**Task inputs:**
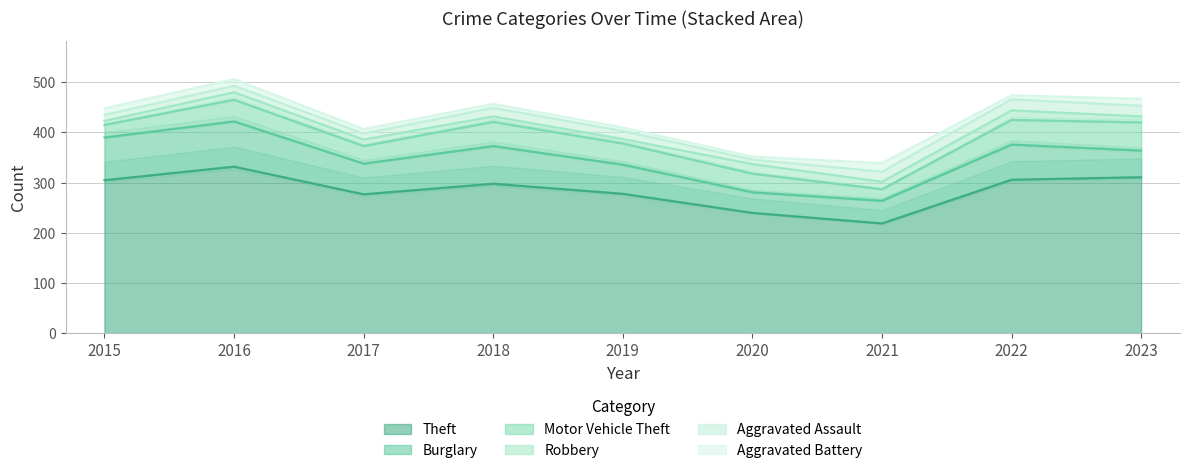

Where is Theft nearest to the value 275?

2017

* * *

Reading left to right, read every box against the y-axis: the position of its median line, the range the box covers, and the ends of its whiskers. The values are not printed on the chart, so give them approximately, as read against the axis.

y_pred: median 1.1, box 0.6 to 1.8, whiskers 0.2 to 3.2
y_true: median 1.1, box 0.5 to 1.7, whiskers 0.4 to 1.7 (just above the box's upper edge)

...

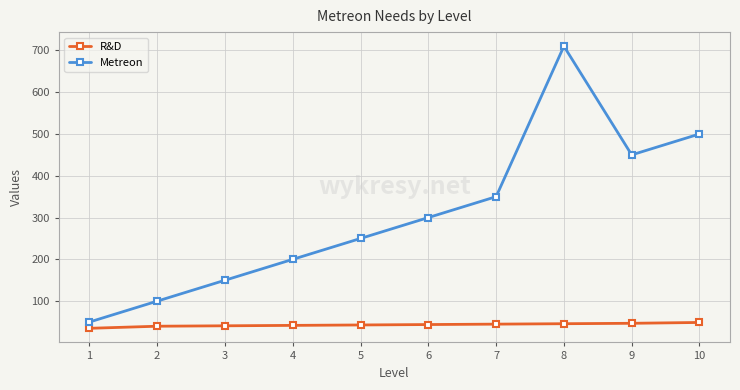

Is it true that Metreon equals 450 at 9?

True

**Work to be completed:** Write out the lines exactly, beginning with the line that contains "y_pred: median 1.1, box" and continuing through the line that contains "y_true: median 1.1, box", both included.

**Your solution:**
y_pred: median 1.1, box 0.6 to 1.8, whiskers 0.2 to 3.2
y_true: median 1.1, box 0.5 to 1.7, whiskers 0.4 to 1.7 (just above the box's upper edge)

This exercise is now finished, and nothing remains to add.